_Listed records_:
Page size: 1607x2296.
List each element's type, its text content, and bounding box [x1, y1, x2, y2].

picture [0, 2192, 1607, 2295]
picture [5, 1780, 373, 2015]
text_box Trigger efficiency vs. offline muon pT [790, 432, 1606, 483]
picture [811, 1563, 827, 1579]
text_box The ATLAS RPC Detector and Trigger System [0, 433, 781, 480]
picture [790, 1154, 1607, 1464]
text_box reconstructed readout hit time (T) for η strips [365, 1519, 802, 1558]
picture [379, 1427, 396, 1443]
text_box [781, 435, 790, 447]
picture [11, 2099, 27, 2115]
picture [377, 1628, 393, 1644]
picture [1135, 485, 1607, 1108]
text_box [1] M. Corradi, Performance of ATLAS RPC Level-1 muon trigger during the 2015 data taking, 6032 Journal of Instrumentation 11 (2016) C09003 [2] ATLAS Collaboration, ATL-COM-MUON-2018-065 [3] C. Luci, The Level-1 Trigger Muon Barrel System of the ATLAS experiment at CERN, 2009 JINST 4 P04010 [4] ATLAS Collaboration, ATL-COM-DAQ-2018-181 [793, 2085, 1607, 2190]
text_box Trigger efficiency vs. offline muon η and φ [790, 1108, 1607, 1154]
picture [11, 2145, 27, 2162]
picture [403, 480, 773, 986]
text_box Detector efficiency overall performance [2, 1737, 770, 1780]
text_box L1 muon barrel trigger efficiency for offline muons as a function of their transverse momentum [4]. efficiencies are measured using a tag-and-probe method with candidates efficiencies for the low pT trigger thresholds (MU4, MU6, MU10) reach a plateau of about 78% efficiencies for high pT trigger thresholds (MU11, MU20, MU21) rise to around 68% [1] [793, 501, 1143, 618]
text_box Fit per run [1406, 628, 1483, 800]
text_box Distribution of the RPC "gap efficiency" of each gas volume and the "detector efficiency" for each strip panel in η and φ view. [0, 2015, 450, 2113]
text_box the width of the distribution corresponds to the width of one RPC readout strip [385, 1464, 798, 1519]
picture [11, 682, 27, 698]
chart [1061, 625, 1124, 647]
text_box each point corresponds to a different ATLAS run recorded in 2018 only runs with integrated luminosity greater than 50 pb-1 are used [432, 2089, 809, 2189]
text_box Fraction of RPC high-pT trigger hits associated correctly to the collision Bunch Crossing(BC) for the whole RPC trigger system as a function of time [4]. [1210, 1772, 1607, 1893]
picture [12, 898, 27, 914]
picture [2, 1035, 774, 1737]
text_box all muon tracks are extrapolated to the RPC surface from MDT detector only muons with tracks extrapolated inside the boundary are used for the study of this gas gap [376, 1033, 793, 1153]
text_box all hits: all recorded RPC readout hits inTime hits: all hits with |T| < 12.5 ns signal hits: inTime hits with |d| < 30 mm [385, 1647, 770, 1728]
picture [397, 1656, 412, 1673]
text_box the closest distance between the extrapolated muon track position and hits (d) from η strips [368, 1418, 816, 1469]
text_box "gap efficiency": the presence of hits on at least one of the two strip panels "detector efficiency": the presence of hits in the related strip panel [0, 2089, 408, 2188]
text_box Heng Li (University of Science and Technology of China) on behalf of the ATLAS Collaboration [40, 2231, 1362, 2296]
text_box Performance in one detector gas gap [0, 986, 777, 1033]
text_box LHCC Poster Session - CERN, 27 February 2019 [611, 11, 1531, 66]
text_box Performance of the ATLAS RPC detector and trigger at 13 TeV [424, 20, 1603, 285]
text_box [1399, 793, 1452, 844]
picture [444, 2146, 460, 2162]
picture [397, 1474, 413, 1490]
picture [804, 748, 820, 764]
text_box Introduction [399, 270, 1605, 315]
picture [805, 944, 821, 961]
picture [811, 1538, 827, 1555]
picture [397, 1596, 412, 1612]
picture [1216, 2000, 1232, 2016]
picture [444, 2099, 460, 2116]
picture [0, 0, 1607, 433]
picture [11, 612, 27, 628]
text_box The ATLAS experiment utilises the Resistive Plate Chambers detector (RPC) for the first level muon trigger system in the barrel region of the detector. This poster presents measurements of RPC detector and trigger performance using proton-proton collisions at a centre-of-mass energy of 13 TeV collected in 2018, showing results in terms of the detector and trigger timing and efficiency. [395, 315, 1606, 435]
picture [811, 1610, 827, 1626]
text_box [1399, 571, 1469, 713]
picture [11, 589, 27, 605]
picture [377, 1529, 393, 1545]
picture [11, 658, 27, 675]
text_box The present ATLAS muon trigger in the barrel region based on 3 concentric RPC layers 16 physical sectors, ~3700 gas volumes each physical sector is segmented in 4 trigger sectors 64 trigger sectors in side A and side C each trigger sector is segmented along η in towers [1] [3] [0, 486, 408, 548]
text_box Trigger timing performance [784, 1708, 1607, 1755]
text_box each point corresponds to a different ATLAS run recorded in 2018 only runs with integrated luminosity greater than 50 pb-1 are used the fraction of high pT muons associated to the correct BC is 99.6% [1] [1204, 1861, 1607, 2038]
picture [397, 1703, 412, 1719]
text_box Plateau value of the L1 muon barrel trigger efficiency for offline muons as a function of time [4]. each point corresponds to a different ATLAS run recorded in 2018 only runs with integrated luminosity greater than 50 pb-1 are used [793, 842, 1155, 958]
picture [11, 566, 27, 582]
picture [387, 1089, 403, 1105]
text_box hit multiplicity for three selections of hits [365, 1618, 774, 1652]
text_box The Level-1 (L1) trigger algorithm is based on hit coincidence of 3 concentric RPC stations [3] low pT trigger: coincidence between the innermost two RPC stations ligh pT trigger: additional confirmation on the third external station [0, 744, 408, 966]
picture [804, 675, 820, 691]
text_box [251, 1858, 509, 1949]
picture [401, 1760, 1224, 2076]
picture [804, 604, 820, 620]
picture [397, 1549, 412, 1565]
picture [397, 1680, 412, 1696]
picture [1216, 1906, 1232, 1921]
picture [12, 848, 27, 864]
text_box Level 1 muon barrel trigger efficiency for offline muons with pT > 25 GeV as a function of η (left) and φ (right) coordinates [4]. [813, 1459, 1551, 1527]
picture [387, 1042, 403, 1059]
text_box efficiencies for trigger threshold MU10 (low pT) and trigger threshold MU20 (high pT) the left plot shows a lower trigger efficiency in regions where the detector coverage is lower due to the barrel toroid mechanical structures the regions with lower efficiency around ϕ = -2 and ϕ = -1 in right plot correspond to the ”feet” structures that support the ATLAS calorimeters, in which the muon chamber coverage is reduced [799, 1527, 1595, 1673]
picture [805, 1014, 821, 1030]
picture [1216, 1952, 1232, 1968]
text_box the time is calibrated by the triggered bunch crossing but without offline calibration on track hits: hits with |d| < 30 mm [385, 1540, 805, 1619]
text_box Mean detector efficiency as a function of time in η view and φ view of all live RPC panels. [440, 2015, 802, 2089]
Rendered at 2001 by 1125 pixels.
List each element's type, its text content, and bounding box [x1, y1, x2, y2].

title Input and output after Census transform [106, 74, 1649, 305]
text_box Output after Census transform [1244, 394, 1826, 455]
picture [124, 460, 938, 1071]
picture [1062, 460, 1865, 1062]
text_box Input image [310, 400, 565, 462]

_What is being asked_: Copy every line of the records above word for word, from the first line to the last.

_Solution to this problem_:
Page size: 1607x2296.
List each element's type, its text content, and bounding box [x1, y1, x2, y2].

picture [0, 2192, 1607, 2295]
picture [5, 1780, 373, 2015]
text_box Trigger efficiency vs. offline muon pT [790, 432, 1606, 483]
picture [811, 1563, 827, 1579]
text_box The ATLAS RPC Detector and Trigger System [0, 433, 781, 480]
picture [790, 1154, 1607, 1464]
text_box reconstructed readout hit time (T) for η strips [365, 1519, 802, 1558]
picture [379, 1427, 396, 1443]
text_box [781, 435, 790, 447]
picture [11, 2099, 27, 2115]
picture [377, 1628, 393, 1644]
picture [1135, 485, 1607, 1108]
text_box [1] M. Corradi, Performance of ATLAS RPC Level-1 muon trigger during the 2015 data taking, 6032 Journal of Instrumentation 11 (2016) C09003 [2] ATLAS Collaboration, ATL-COM-MUON-2018-065 [3] C. Luci, The Level-1 Trigger Muon Barrel System of the ATLAS experiment at CERN, 2009 JINST 4 P04010 [4] ATLAS Collaboration, ATL-COM-DAQ-2018-181 [793, 2085, 1607, 2190]
text_box Trigger efficiency vs. offline muon η and φ [790, 1108, 1607, 1154]
picture [11, 2145, 27, 2162]
picture [403, 480, 773, 986]
text_box Detector efficiency overall performance [2, 1737, 770, 1780]
text_box L1 muon barrel trigger efficiency for offline muons as a function of their transverse momentum [4]. efficiencies are measured using a tag-and-probe method with candidates efficiencies for the low pT trigger thresholds (MU4, MU6, MU10) reach a plateau of about 78% efficiencies for high pT trigger thresholds (MU11, MU20, MU21) rise to around 68% [1] [793, 501, 1143, 618]
text_box Fit per run [1406, 628, 1483, 800]
text_box Distribution of the RPC "gap efficiency" of each gas volume and the "detector efficiency" for each strip panel in η and φ view. [0, 2015, 450, 2113]
text_box the width of the distribution corresponds to the width of one RPC readout strip [385, 1464, 798, 1519]
picture [11, 682, 27, 698]
chart [1061, 625, 1124, 647]
text_box each point corresponds to a different ATLAS run recorded in 2018 only runs with integrated luminosity greater than 50 pb-1 are used [432, 2089, 809, 2189]
text_box Fraction of RPC high-pT trigger hits associated correctly to the collision Bunch Crossing(BC) for the whole RPC trigger system as a function of time [4]. [1210, 1772, 1607, 1893]
picture [12, 898, 27, 914]
picture [2, 1035, 774, 1737]
text_box all muon tracks are extrapolated to the RPC surface from MDT detector only muons with tracks extrapolated inside the boundary are used for the study of this gas gap [376, 1033, 793, 1153]
text_box all hits: all recorded RPC readout hits inTime hits: all hits with |T| < 12.5 ns signal hits: inTime hits with |d| < 30 mm [385, 1647, 770, 1728]
picture [397, 1656, 412, 1673]
text_box the closest distance between the extrapolated muon track position and hits (d) from η strips [368, 1418, 816, 1469]
text_box "gap efficiency": the presence of hits on at least one of the two strip panels "detector efficiency": the presence of hits in the related strip panel [0, 2089, 408, 2188]
text_box Heng Li (University of Science and Technology of China) on behalf of the ATLAS Collaboration [40, 2231, 1362, 2296]
text_box Performance in one detector gas gap [0, 986, 777, 1033]
text_box LHCC Poster Session - CERN, 27 February 2019 [611, 11, 1531, 66]
text_box Performance of the ATLAS RPC detector and trigger at 13 TeV [424, 20, 1603, 285]
text_box [1399, 793, 1452, 844]
picture [444, 2146, 460, 2162]
picture [397, 1474, 413, 1490]
picture [804, 748, 820, 764]
text_box Introduction [399, 270, 1605, 315]
picture [805, 944, 821, 961]
picture [811, 1538, 827, 1555]
picture [397, 1596, 412, 1612]
picture [1216, 2000, 1232, 2016]
picture [444, 2099, 460, 2116]
picture [0, 0, 1607, 433]
picture [11, 612, 27, 628]
text_box The ATLAS experiment utilises the Resistive Plate Chambers detector (RPC) for the first level muon trigger system in the barrel region of the detector. This poster presents measurements of RPC detector and trigger performance using proton-proton collisions at a centre-of-mass energy of 13 TeV collected in 2018, showing results in terms of the detector and trigger timing and efficiency. [395, 315, 1606, 435]
picture [811, 1610, 827, 1626]
text_box [1399, 571, 1469, 713]
picture [11, 589, 27, 605]
picture [377, 1529, 393, 1545]
picture [11, 658, 27, 675]
text_box The present ATLAS muon trigger in the barrel region based on 3 concentric RPC layers 16 physical sectors, ~3700 gas volumes each physical sector is segmented in 4 trigger sectors 64 trigger sectors in side A and side C each trigger sector is segmented along η in towers [1] [3] [0, 486, 408, 548]
text_box Trigger timing performance [784, 1708, 1607, 1755]
text_box each point corresponds to a different ATLAS run recorded in 2018 only runs with integrated luminosity greater than 50 pb-1 are used the fraction of high pT muons associated to the correct BC is 99.6% [1] [1204, 1861, 1607, 2038]
picture [397, 1703, 412, 1719]
text_box Plateau value of the L1 muon barrel trigger efficiency for offline muons as a function of time [4]. each point corresponds to a different ATLAS run recorded in 2018 only runs with integrated luminosity greater than 50 pb-1 are used [793, 842, 1155, 958]
picture [11, 566, 27, 582]
picture [387, 1089, 403, 1105]
text_box hit multiplicity for three selections of hits [365, 1618, 774, 1652]
text_box The Level-1 (L1) trigger algorithm is based on hit coincidence of 3 concentric RPC stations [3] low pT trigger: coincidence between the innermost two RPC stations ligh pT trigger: additional confirmation on the third external station [0, 744, 408, 966]
picture [804, 675, 820, 691]
text_box [251, 1858, 509, 1949]
picture [401, 1760, 1224, 2076]
picture [804, 604, 820, 620]
picture [397, 1549, 412, 1565]
picture [397, 1680, 412, 1696]
picture [1216, 1906, 1232, 1921]
picture [12, 848, 27, 864]
text_box Level 1 muon barrel trigger efficiency for offline muons with pT > 25 GeV as a function of η (left) and φ (right) coordinates [4]. [813, 1459, 1551, 1527]
picture [387, 1042, 403, 1059]
text_box efficiencies for trigger threshold MU10 (low pT) and trigger threshold MU20 (high pT) the left plot shows a lower trigger efficiency in regions where the detector coverage is lower due to the barrel toroid mechanical structures the regions with lower efficiency around ϕ = -2 and ϕ = -1 in right plot correspond to the ”feet” structures that support the ATLAS calorimeters, in which the muon chamber coverage is reduced [799, 1527, 1595, 1673]
picture [805, 1014, 821, 1030]
picture [1216, 1952, 1232, 1968]
text_box the time is calibrated by the triggered bunch crossing but without offline calibration on track hits: hits with |d| < 30 mm [385, 1540, 805, 1619]
text_box Mean detector efficiency as a function of time in η view and φ view of all live RPC panels. [440, 2015, 802, 2089]
Rendered at 2001 by 1125 pixels.
List each element's type, its text content, and bounding box [x1, y1, x2, y2].

title Input and output after Census transform [106, 74, 1649, 305]
text_box Output after Census transform [1244, 394, 1826, 455]
picture [124, 460, 938, 1071]
picture [1062, 460, 1865, 1062]
text_box Input image [310, 400, 565, 462]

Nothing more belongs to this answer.